272 00:32:18.060 00:32:31.269 Amber Lin: it’s mostly the thinking that you are framing right now, because when I did this, you already had thinking, so it’s… it’s like I did the execution, but it’s nice to hear of how you package and how you think about it.

273 00:32:31.790 00:32:32.340 Robert Tseng: Yep.

274 00:32:32.770 00:32:37.169 Amber Lin: Okay, awesome. I’m good. Do you have all you need to send the email?

275 00:32:37.640 00:32:48.209 Robert Tseng: I think Dimlotta may have been kind of noodling on something. If you have something to send to me, like, that’d be great, but otherwise, I can… I can try to work with what you guys already told me.

276 00:32:48.490 00:32:51.339 Demilade Agboola: Yeah, so about the…

277 00:32:51.950 00:33:01.169 Demilade Agboola: the things to add to the… to the email. I mean, I have been looking at this, and effectively, a lot of it is quite…

278 00:33:01.550 00:33:06.959 Demilade Agboola: will be modeled. I will just need to find the exact columns. I will… I feel like a lot of it will fulfill

279 00:33:07.090 00:33:16.500 Demilade Agboola: will tell the story of things like the SMS send, how many were rejected, how many were inbound, were received, like, just a flow of the drop-off.

280 00:33:16.780 00:33:26.790 Demilade Agboola: But ultimately, there aren’t really a lot of, like, things we wouldn’t use. Even, like, the push notifications, how many were sent, how many were opened.

281 00:33:26.940 00:33:35.469 Demilade Agboola: Amongst the emails, how many were sent, how many were marked as spam, as spam, how many were opened, how many got delivered, all that kind of stuff.

282 00:33:35.670 00:33:41.950 Demilade Agboola: Yeah. Yeah, so, like, there aren’t, like, a lot of unnecessary… even, like, the app information, like, how.

283 00:33:41.950 00:33:49.610 Robert Tseng: Yeah, everything we would use. Okay, I see. Yeah, I mean, this is not as, like, messy as I thought it was. Like, this is actually mostly what we need, so…
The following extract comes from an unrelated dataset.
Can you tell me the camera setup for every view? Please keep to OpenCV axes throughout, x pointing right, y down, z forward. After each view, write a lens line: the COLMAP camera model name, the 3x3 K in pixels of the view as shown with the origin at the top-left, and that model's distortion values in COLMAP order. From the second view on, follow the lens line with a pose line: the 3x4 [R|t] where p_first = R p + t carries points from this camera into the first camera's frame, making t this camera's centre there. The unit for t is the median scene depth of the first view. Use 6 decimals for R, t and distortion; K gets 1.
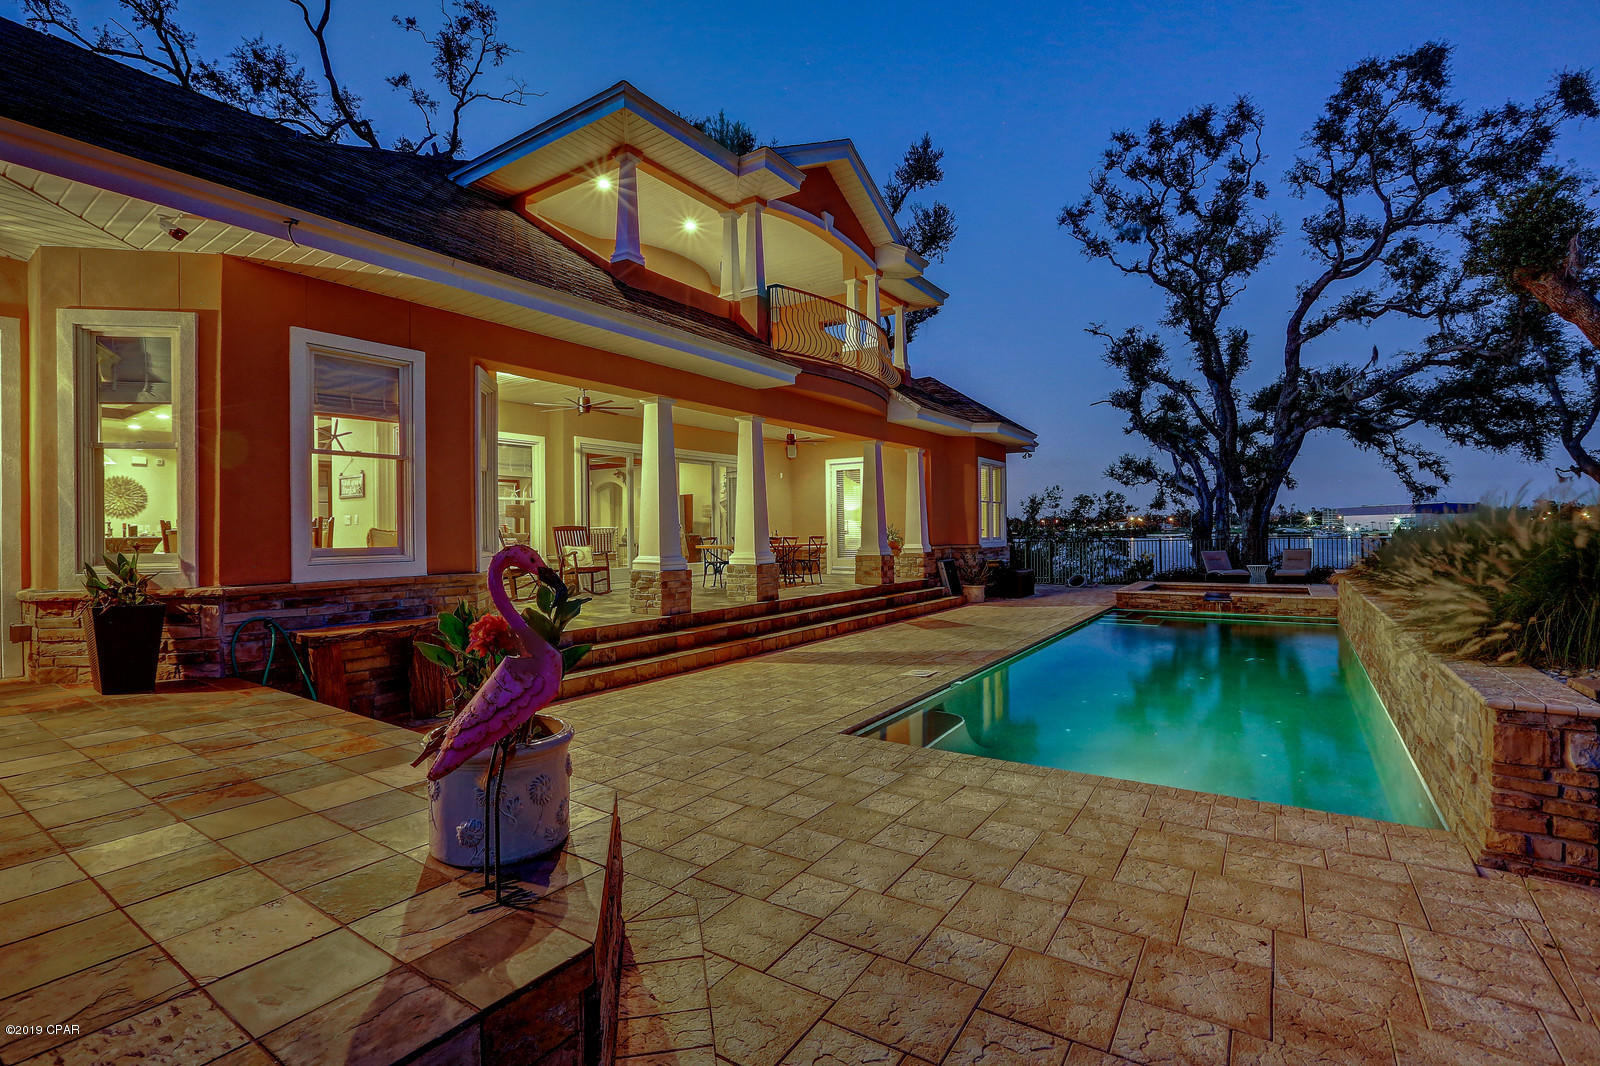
lens RADIAL K [[726.6, 0, 800.0], [0, 726.6, 533.0], [0, 0, 1]] dist [-0.063501, 0.021239]
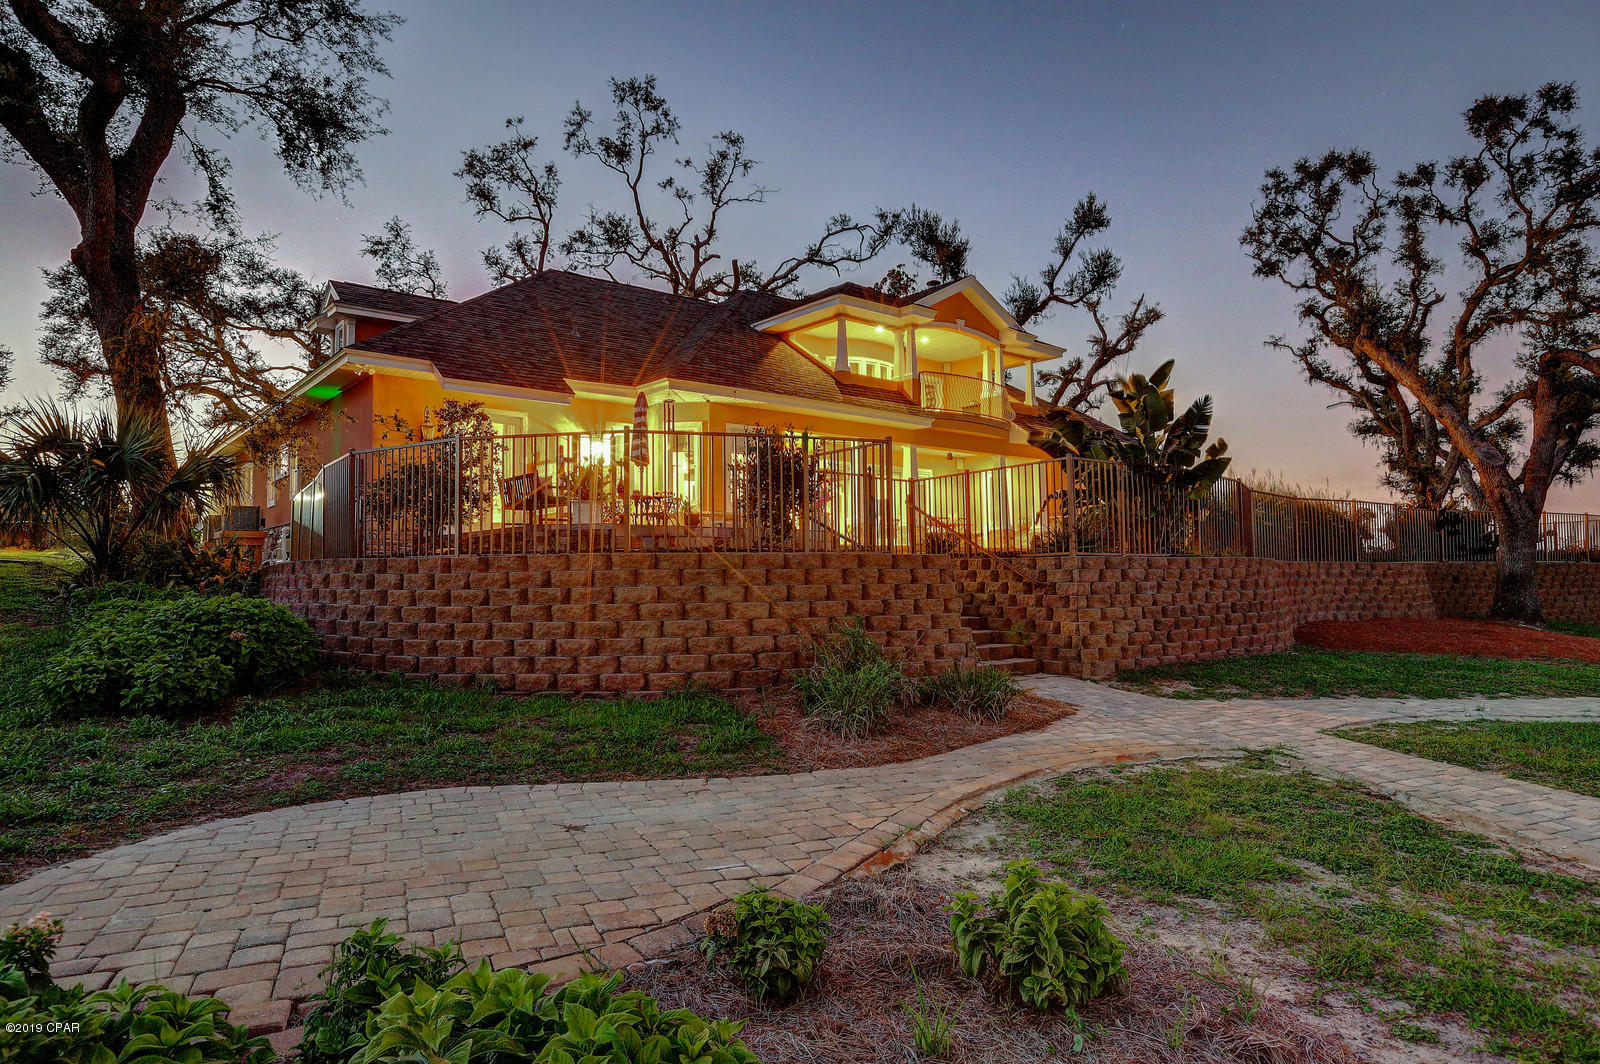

284 00:33:49.610 00:33:54.020 Demilade Agboola: Yeah, so… it’s just, like, more information about it.

285 00:33:54.710 00:34:04.369 Robert Tseng: Okay. Well, yeah, I mean, I… I don’t need to rush you on your modeling. I think it’s fine. I think I will… I think I will just tell them, like, we need everything.

286 00:34:04.920 00:34:05.660 Demilade Agboola: Yeah.

287 00:34:05.660 00:34:11.009 Robert Tseng: Yeah, because this is one of the rare cases where I think it’s pretty clear that we do need everything, and it’s not like…

288 00:34:11.360 00:34:23.669 Robert Tseng: I don’t know, like, Zendesk, they have, like, thousands, hundreds of whatever fields that, like, you don’t really use most of them, you probably only use, like, 20. So, like, I guess I was wrong. This is not the same.

289 00:34:24.170 00:34:25.070 Demilade Agboola: Yeah.

290 00:34:25.070 00:34:25.620 Robert Tseng: Yeah.

291 00:34:25.820 00:34:26.620 Robert Tseng: Okay.

292 00:34:27.080 00:34:28.979 Robert Tseng: Cool. Alright. Thanks.

293 00:34:28.989 00:34:30.209 Amber Lin: Okay, thanks.

294 00:34:30.229 00:34:31.039 Demilade Agboola: Bye. Bye.